Sección de texto:

╭──

El postureo, al igual que el Ser de Heidegger o un jerbo en el recto, es un concepto bien difícil de explicar, pese a que todos lo llevemos dentro y, de alguna manera, ya sepamos lo que es. Para tratar de orientar a quien, a estas alturas, aún se esté preguntando qué es el postureo, vamos a tratar de iluminarle con un ejemplo ilustrativo.

Imaginemos que vamos sentados en un bus, leyendo El idiota de Dostoyevski. Es un gran libro, una obra capital de la Literatura. Puede que nos esté apasionando o puede que vayamos más pendientes del atractivo pasajero que ha tenido la suerte de tocarnos enfrente. Es en ese momento cuando lo que leemos deja de tener su importancia, y prima la visión que nuestro compañero, o cualquier persona del entorno, o toda la ciudad, tenga hacia nosotros.

Nuestra posición en el asiento deja de ser cómoda. Lenta pero constantemente, empezamos a modificar nuestra pose hasta que la portada del libro sea visible para nuestro público. Y es entonces cuando la forzada postura deja de ser sutil y revela nuestras verdaderas intenciones: queremos que nos presten atención y se formulen una opinión elevada sobre nosotros.

Eso es el postureo. Se manifiesta en incontables formatos, extensiones y soportes; y no hace distinción de sexo, raza, orientación política o costumbres alimentarias. El postureo emerge en un estado de Facebook, en una discusión sobre el cine de Godard (amarlo u odiarlo, todo es postureo), en el arte de la seducción… Todas las situaciones tienen un mismo objetivo: la aprobación ajena.

Y es en esta línea donde surge una (otra) de las obras capitales de la Literatura: Diccionario de lugares comunes, de Flaubert. El autor de Madame Bovary y La educación sentimental dio rienda suelta a su ojo crítico en esta obra que recogía varios de los tópicos hipócritas en los que se manifestaba el postureo de la época (la Francia del XIX) en breves definiciones, como si estuviera actualizando su cuenta de Twitter.

Así, el bueno de Gustave describe con ironía a la Academia Francesa como ese sitio al que hay que denigrar, pero a la vez tratar de ingresar en él; asevera que siempre hay que usar el tenedor con la izquierda (“es más elegante y distinguido”) y aconseja articular frases contradictorias con profundidad (por ejemplo, manifestar que “la excepción siempre confirma la regla” sin arriesgarse nunca a explicar cómo).

╰──

Filas de datos:
╭──

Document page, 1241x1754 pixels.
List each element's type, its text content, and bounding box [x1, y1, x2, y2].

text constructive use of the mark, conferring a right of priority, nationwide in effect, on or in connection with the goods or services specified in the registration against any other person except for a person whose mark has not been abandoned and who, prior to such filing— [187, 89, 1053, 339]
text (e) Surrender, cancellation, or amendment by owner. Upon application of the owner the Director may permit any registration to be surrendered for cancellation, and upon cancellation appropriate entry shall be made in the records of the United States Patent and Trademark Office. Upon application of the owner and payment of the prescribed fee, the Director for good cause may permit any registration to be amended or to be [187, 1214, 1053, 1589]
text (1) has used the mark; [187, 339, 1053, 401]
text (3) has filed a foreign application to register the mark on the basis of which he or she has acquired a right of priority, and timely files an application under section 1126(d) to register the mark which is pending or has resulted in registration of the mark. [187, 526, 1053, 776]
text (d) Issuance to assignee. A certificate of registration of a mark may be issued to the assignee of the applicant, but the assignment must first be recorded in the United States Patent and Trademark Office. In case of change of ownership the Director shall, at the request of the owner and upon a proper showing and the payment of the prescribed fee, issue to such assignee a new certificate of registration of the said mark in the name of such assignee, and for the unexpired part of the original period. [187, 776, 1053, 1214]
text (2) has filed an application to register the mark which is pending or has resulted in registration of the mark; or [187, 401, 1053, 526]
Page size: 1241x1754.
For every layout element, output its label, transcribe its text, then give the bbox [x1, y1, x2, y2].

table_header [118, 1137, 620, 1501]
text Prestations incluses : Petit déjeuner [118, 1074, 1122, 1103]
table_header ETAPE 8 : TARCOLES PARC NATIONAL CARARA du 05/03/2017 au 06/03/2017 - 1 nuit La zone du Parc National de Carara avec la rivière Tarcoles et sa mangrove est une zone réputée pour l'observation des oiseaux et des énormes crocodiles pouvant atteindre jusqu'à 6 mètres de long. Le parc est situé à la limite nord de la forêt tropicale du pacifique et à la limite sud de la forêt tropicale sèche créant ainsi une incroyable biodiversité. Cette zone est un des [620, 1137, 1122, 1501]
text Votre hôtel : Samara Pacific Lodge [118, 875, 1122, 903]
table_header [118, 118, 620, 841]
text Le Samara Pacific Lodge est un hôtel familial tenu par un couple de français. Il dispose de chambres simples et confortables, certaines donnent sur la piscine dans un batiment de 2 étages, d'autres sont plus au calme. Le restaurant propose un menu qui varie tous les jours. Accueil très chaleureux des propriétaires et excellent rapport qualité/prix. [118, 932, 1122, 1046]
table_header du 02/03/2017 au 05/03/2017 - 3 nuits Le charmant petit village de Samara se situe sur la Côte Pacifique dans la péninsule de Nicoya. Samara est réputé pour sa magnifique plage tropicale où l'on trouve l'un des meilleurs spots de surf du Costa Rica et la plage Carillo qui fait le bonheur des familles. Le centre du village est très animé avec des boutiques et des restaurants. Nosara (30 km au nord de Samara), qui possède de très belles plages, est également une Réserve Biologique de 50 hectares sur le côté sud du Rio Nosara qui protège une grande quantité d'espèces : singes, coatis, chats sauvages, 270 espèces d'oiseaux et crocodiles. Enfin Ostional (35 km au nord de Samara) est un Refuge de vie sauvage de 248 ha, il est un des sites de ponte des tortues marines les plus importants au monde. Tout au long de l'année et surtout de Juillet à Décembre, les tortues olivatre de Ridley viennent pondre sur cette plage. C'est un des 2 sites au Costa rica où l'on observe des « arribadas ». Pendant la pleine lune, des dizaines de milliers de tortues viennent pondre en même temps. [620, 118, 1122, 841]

╰──

Requisitos: Devuelve, copiado palabra por palabra, el pasaje del texto sobre el postureo que va desde "Nuestra posición en" hasta "elevada sobre nosotros.".

Respuesta del ejercicio:
Nuestra posición en el asiento deja de ser cómoda. Lenta pero constantemente, empezamos a modificar nuestra pose hasta que la portada del libro sea visible para nuestro público. Y es entonces cuando la forzada postura deja de ser sutil y revela nuestras verdaderas intenciones: queremos que nos presten atención y se formulen una opinión elevada sobre nosotros.